-- Activity --
The job is to output exactly the lines that run from the start of the entries through the line containing "Someone repainted the turquoise_babududan", pictures omitted.

-- Records for this task --
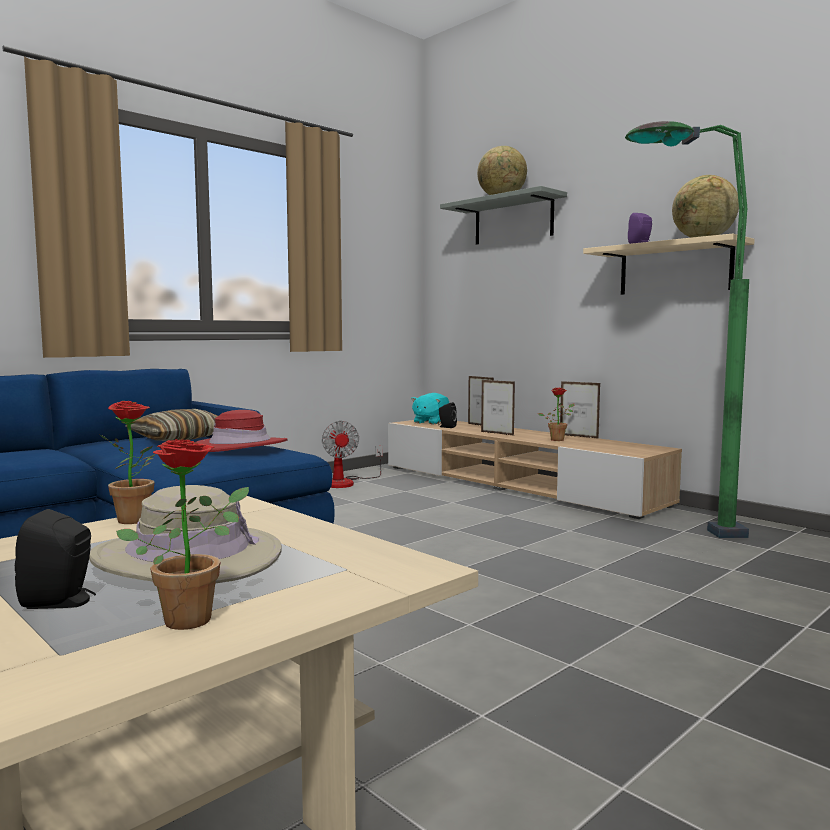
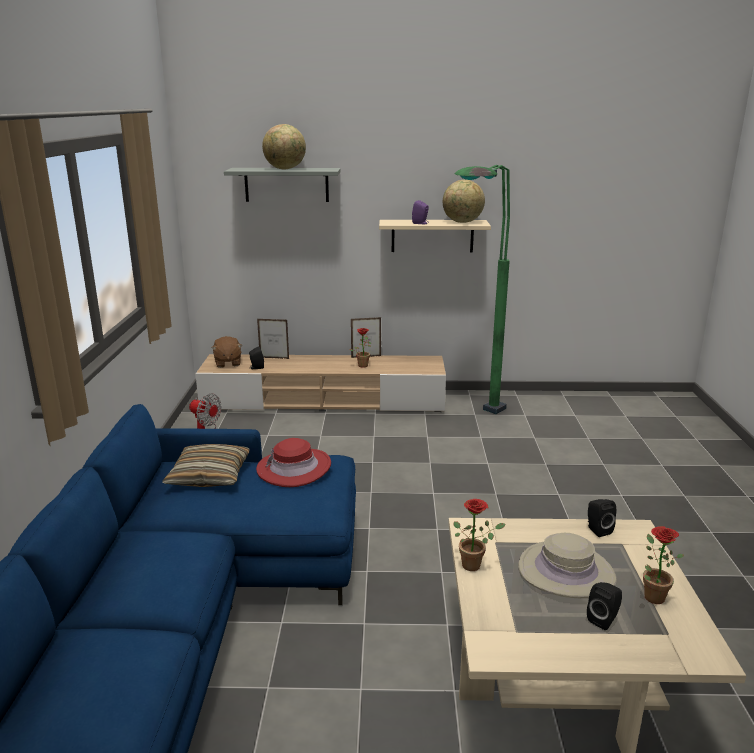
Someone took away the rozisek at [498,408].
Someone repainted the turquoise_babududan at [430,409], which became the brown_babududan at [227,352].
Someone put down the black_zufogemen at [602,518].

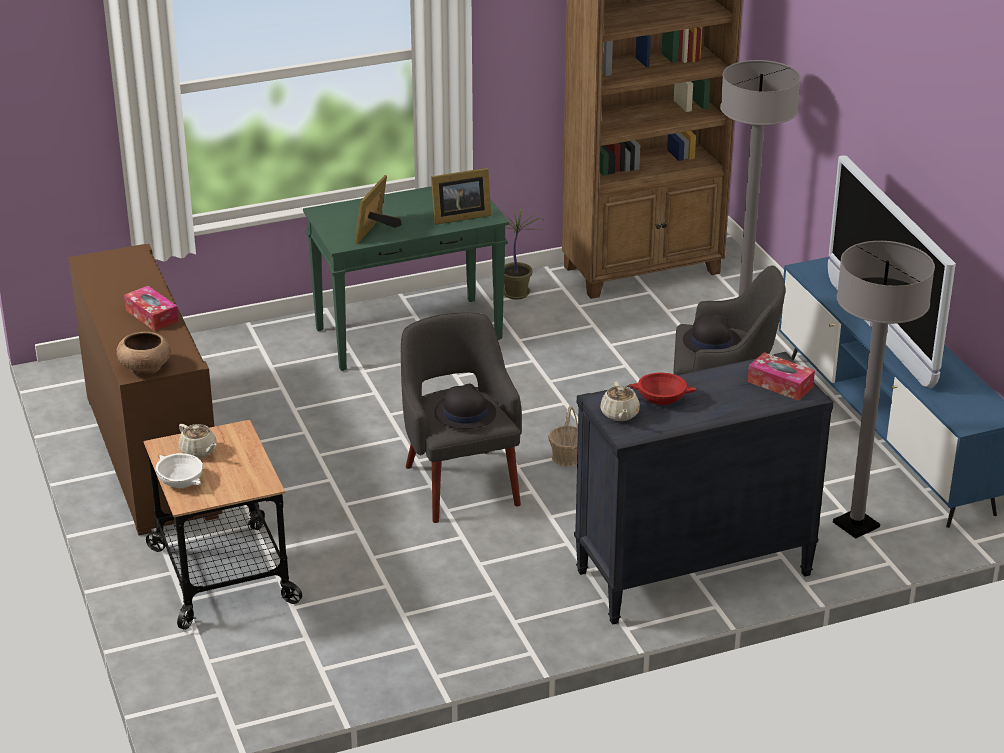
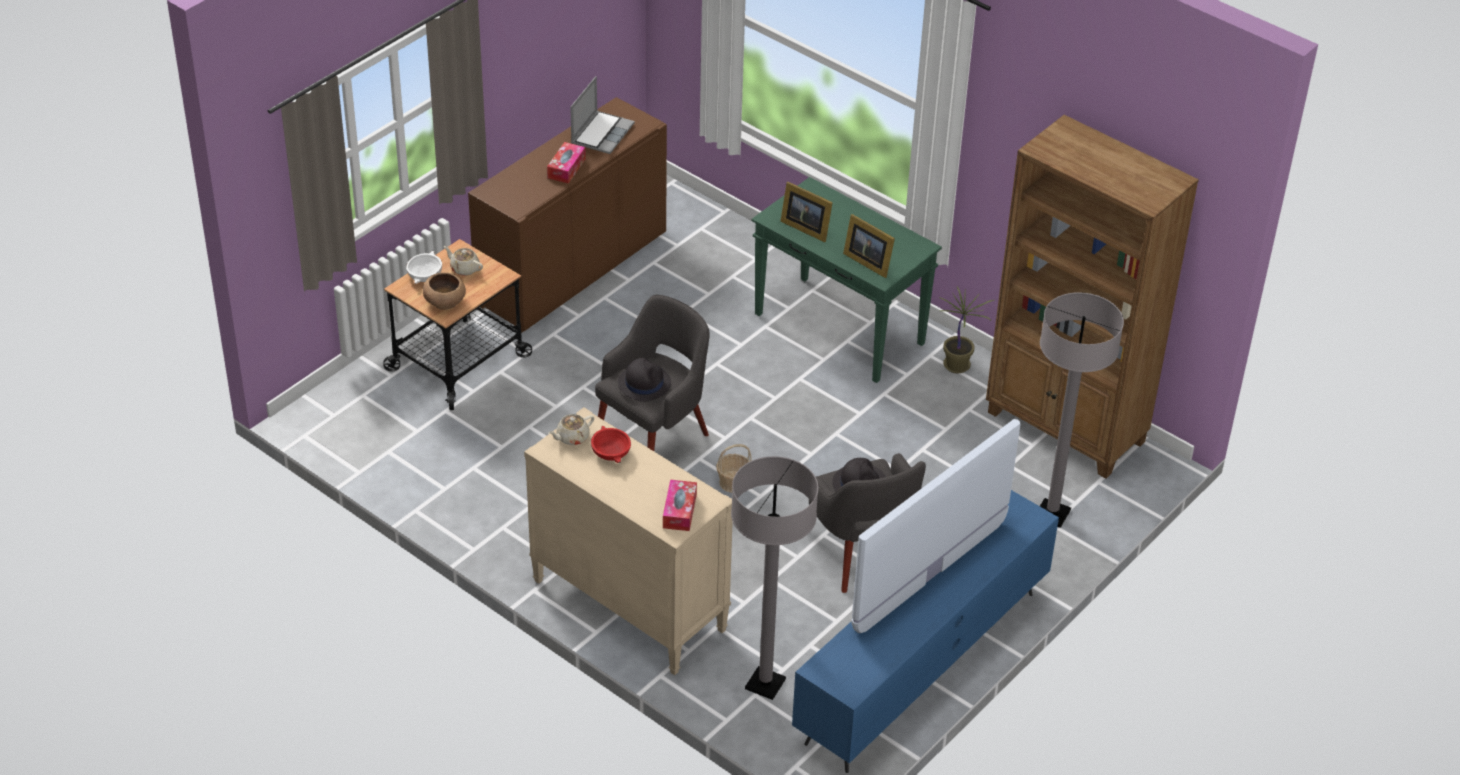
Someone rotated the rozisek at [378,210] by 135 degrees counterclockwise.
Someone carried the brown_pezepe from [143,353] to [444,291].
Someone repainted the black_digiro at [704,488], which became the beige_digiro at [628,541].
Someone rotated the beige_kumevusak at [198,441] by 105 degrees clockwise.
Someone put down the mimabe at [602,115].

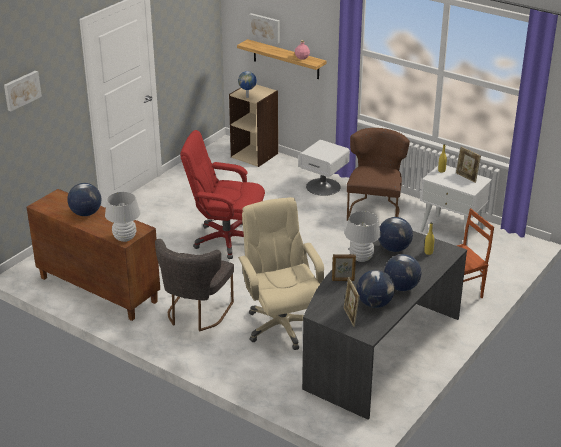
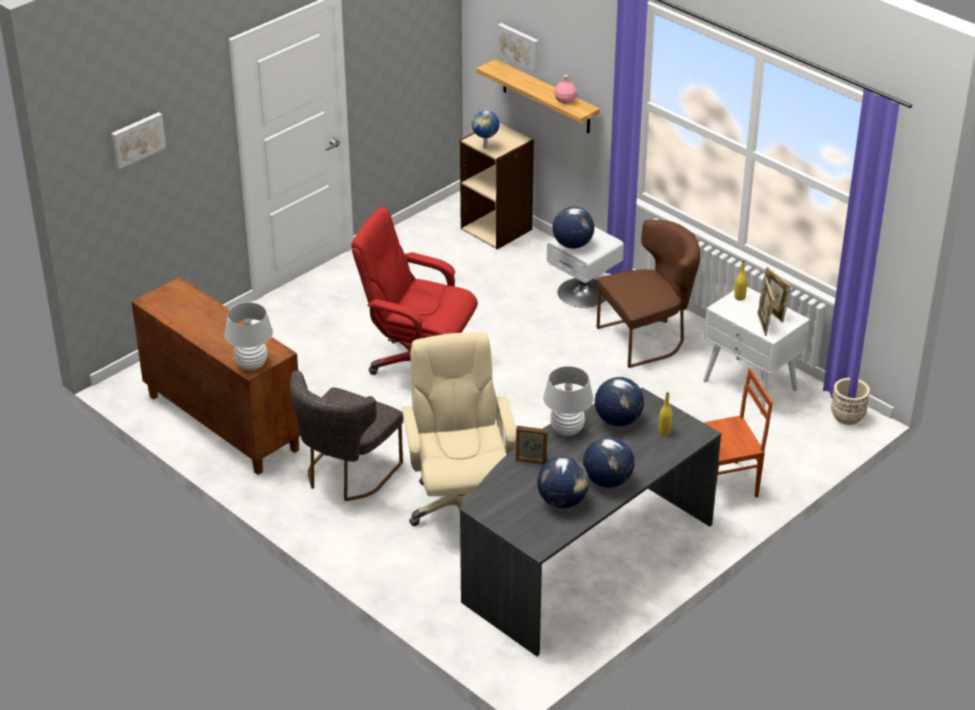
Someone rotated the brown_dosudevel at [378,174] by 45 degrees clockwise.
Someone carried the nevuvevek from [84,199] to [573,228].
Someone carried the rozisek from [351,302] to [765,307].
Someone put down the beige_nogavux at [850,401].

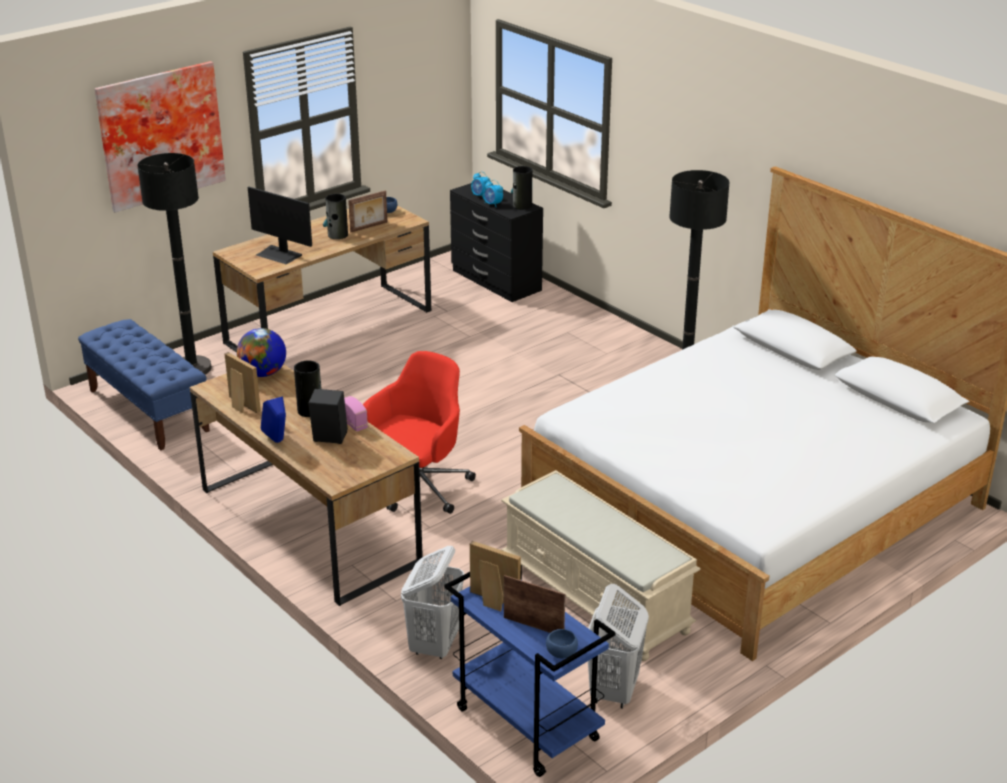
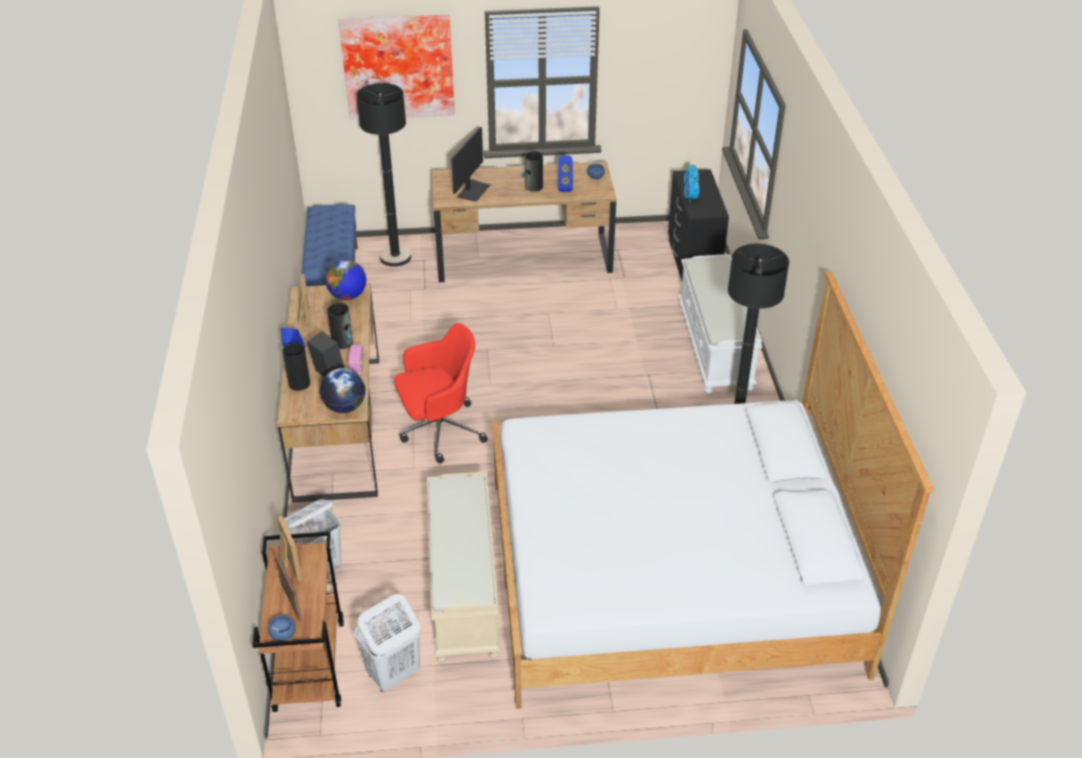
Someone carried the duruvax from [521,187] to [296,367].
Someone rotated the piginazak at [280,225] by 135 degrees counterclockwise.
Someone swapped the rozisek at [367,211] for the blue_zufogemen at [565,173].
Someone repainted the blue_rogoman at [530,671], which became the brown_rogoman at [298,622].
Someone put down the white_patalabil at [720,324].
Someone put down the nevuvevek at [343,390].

-- Result of this exercise --
Someone took away the rozisek at [498,408].
Someone repainted the turquoise_babududan at [430,409], which became the brown_babududan at [227,352].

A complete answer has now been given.